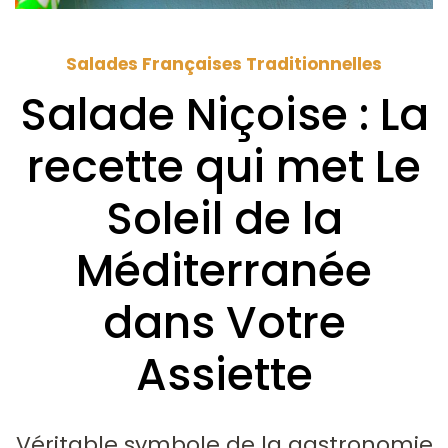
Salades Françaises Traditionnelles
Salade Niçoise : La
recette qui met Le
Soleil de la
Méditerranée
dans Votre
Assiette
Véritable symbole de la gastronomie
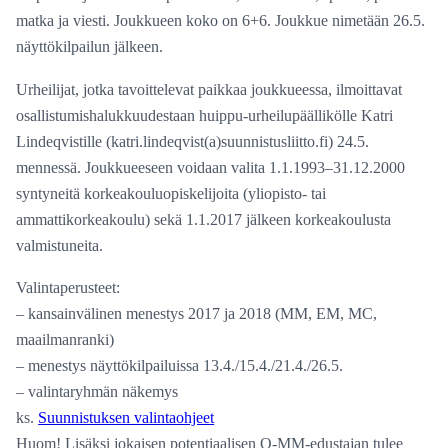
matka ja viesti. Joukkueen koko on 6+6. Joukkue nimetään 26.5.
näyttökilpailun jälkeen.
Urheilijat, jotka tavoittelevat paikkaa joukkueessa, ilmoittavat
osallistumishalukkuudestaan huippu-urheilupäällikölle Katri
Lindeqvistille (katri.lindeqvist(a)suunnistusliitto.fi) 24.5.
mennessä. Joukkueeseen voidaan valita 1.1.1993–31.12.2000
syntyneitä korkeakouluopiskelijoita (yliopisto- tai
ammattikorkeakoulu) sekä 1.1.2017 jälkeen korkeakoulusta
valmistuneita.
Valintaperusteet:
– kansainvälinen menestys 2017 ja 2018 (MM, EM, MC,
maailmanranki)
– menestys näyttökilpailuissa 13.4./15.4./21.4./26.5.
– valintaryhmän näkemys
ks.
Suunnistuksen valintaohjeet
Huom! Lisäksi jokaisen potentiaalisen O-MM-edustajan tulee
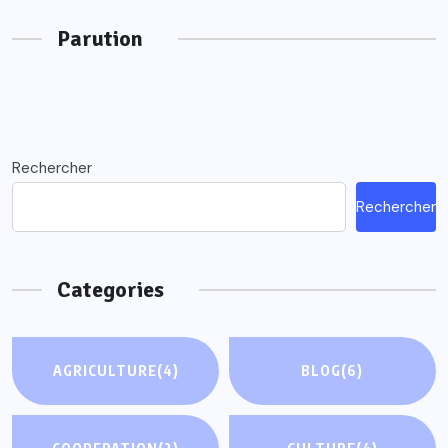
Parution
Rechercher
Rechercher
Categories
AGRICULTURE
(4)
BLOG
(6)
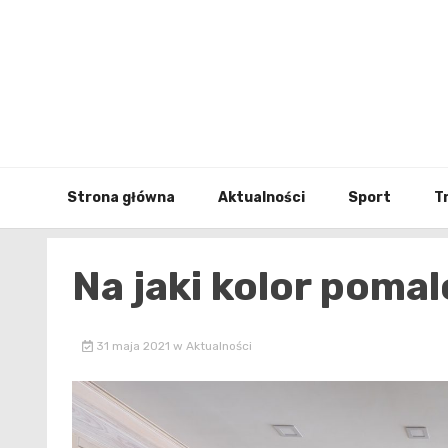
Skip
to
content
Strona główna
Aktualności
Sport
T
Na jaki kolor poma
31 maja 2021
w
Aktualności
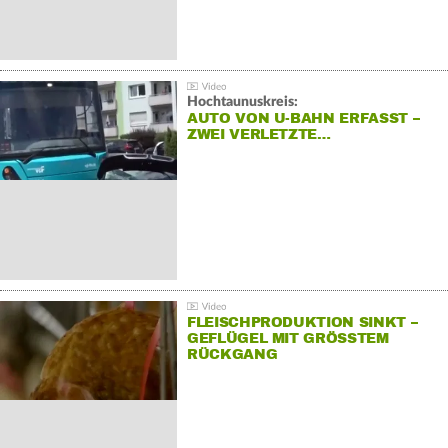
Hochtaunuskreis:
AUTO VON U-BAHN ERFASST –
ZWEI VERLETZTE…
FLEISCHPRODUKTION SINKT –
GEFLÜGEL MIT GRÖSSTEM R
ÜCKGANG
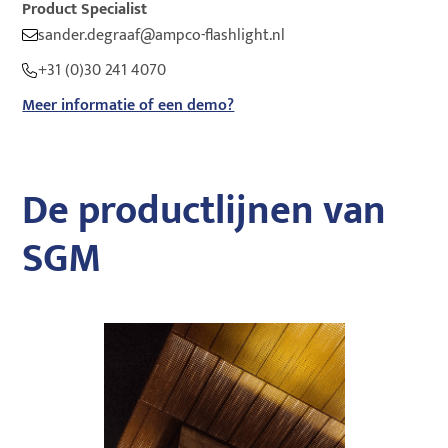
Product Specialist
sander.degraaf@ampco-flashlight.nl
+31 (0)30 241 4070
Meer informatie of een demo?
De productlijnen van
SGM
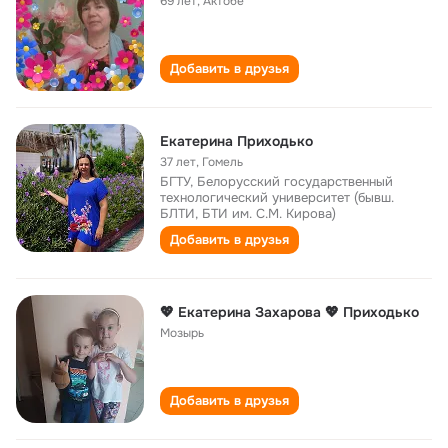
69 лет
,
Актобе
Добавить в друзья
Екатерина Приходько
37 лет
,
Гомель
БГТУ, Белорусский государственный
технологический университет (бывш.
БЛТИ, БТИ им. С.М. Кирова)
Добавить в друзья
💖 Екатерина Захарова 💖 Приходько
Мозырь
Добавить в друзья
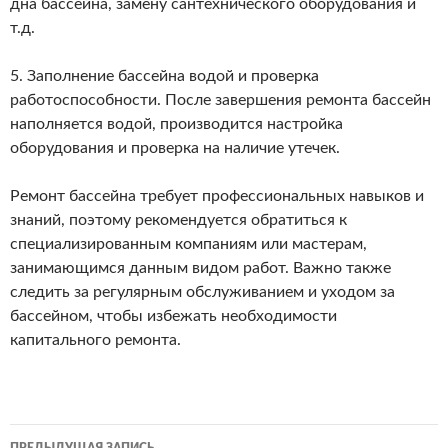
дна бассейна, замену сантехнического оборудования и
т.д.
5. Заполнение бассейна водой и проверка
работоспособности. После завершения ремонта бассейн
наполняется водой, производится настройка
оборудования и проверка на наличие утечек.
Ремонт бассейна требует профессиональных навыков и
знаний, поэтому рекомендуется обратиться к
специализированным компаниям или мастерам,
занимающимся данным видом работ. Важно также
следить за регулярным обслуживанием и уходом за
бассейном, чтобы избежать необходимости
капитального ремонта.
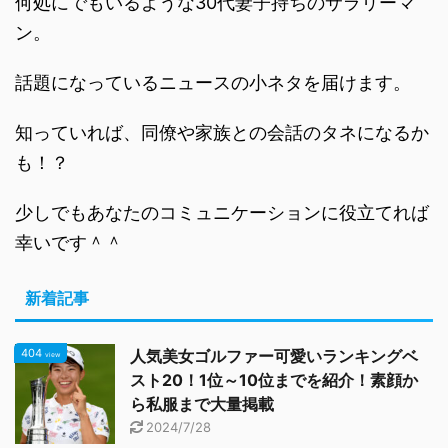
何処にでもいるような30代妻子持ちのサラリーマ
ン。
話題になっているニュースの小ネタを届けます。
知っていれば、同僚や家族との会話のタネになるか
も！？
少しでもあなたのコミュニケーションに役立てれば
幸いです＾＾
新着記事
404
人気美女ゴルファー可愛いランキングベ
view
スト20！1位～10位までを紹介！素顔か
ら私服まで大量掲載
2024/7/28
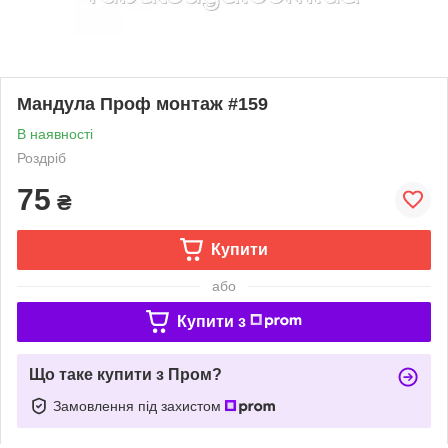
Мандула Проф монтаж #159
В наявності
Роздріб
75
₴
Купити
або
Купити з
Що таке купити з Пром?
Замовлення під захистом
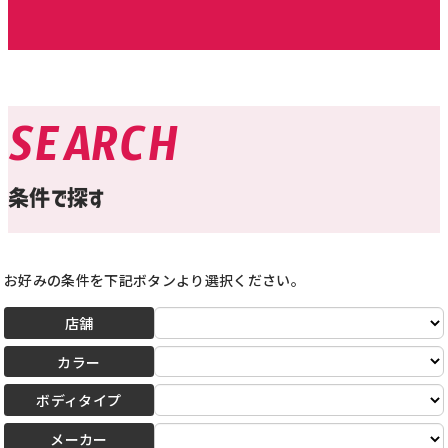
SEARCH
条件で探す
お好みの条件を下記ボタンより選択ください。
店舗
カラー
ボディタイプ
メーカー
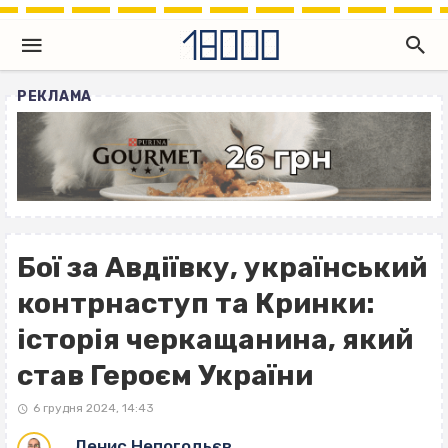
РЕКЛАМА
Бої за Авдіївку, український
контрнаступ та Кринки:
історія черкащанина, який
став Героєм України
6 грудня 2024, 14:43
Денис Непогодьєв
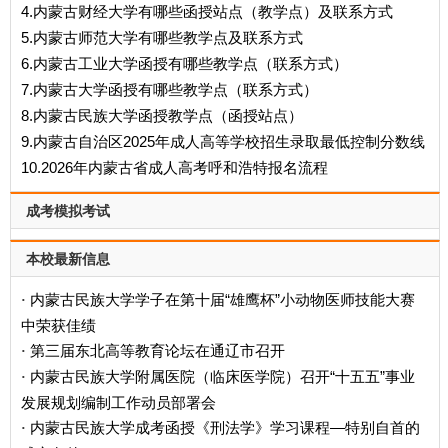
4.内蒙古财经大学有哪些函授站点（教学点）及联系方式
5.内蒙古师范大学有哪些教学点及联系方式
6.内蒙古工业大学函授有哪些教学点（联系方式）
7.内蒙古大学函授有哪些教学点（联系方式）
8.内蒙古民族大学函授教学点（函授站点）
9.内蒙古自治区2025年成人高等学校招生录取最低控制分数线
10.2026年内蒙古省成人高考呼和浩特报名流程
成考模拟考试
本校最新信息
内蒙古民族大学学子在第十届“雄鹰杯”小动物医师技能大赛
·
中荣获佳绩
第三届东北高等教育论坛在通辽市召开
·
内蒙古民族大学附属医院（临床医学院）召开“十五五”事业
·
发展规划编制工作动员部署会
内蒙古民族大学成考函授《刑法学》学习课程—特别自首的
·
━━━━━━━━━━━━━━━━━━━━━━━━━━━━━━
Put every line of text read from the data above into a JSON list of strings, one string per line, with blank lines left out. Leave the pictures out of the answer.

[
  "Salades Françaises Traditionnelles",
  "Salade Niçoise : La",
  "recette qui met Le",
  "Soleil de la",
  "Méditerranée",
  "dans Votre",
  "Assiette",
  "Véritable symbole de la gastronomie",
  "matka ja viesti. Joukkueen koko on 6+6. Joukkue nimetään 26.5.",
  "näyttökilpailun jälkeen.",
  "Urheilijat, jotka tavoittelevat paikkaa joukkueessa, ilmoittavat",
  "osallistumishalukkuudestaan huippu-urheilupäällikölle Katri",
  "Lindeqvistille (katri.lindeqvist(a)suunnistusliitto.fi) 24.5.",
  "mennessä. Joukkueeseen voidaan valita 1.1.1993–31.12.2000",
  "syntyneitä korkeakouluopiskelijoita (yliopisto- tai",
  "ammattikorkeakoulu) sekä 1.1.2017 jälkeen korkeakoulusta",
  "valmistuneita.",
  "Valintaperusteet:",
  "– kansainvälinen menestys 2017 ja 2018 (MM, EM, MC,",
  "maailmanranki)",
  "– menestys näyttökilpailuissa 13.4./15.4./21.4./26.5.",
  "– valintaryhmän näkemys",
  "ks.",
  "Suunnistuksen valintaohjeet",
  "Huom! Lisäksi jokaisen potentiaalisen O-MM-edustajan tulee",
  "Parution",
  "Rechercher",
  "Rechercher",
  "Categories",
  "AGRICULTURE",
  "(4)",
  "BLOG",
  "(6)",
  "Skip",
  "to",
  "content",
  "Strona główna",
  "Aktualności",
  "Sport",
  "T",
  "Na jaki kolor poma",
  "31 maja 2021",
  "w",
  "Aktualności",
  "Hochtaunuskreis:",
  "AUTO VON U-BAHN ERFASST –",
  "ZWEI VERLETZTE…",
  "FLEISCHPRODUKTION SINKT –",
  "GEFLÜGEL MIT GRÖSSTEM R",
  "ÜCKGANG",
  "Product Specialist",
  "sander.degraaf@ampco-flashlight.nl",
  "+31 (0)30 241 4070",
  "Meer informatie of een demo?",
  "De productlijnen van",
  "SGM",
  "69 лет",
  ",",
  "Актобе",
  "Добавить в друзья",
  "Екатерина Приходько",
  "37 лет",
  ",",
  "Гомель",
  "БГТУ, Белорусский государственный",
  "технологический университет (бывш.",
  "БЛТИ, БТИ им. С.М. Кирова)",
  "Добавить в друзья",
  "💖 Екатерина Захарова 💖 Приходько",
  "Мозырь",
  "Добавить в друзья",
  "дна бассейна, замену сантехнического оборудования и",
  "т.д.",
  "5. Заполнение бассейна водой и проверка",
  "работоспособности. После завершения ремонта бассейн",
  "наполняется водой, производится настройка",
  "оборудования и проверка на наличие утечек.",
  "Ремонт бассейна требует профессиональных навыков и",
  "знаний, поэтому рекомендуется обратиться к",
  "специализированным компаниям или мастерам,",
  "занимающимся данным видом работ. Важно также",
  "следить за регулярным обслуживанием и уходом за",
  "бассейном, чтобы избежать необходимости",
  "капитального ремонта.",
  "何処にでもいるような30代妻子持ちのサラリーマ",
  "ン。",
  "話題になっているニュースの小ネタを届けます。",
  "知っていれば、同僚や家族との会話のタネになるか",
  "も！？",
  "少しでもあなたのコミュニケーションに役立てれば",
  "幸いです＾＾",
  "新着記事",
  "404",
  "人気美女ゴルファー可愛いランキングベ",
  "view",
  "スト20！1位～10位までを紹介！素顔か",
  "ら私服まで大量掲載",
  "2024/7/28",
  "Мандула Проф монтаж #159",
  "В наявності",
  "Роздріб",
  "75",
  "₴",
  "Купити",
  "або",
  "Купити з",
  "Що таке купити з Пром?",
  "Замовлення під захистом",
  "SEARCH",
  "条件で探す",
  "お好みの条件を下記ボタンより選択ください。",
  "店舗",
  "カラー",
  "ボディタイプ",
  "メーカー",
  "РЕКЛАМА",
  "Бої за Авдіївку, український",
  "контрнаступ та Кринки:",
  "історія черкащанина, який",
  "став Героєм України",
  "6 грудня 2024, 14:43",
  "Денис Непогодьєв",
  "4.内蒙古财经大学有哪些函授站点（教学点）及联系方式",
  "5.内蒙古师范大学有哪些教学点及联系方式",
  "6.内蒙古工业大学函授有哪些教学点（联系方式）",
  "7.内蒙古大学函授有哪些教学点（联系方式）",
  "8.内蒙古民族大学函授教学点（函授站点）",
  "9.内蒙古自治区2025年成人高等学校招生录取最低控制分数线",
  "10.2026年内蒙古省成人高考呼和浩特报名流程",
  "成考模拟考试",
  "本校最新信息",
  "内蒙古民族大学学子在第十届“雄鹰杯”小动物医师技能大赛",
  "·",
  "中荣获佳绩",
  "第三届东北高等教育论坛在通辽市召开",
  "·",
  "内蒙古民族大学附属医院（临床医学院）召开“十五五”事业",
  "·",
  "发展规划编制工作动员部署会",
  "内蒙古民族大学成考函授《刑法学》学习课程—特别自首的",
  "·"
]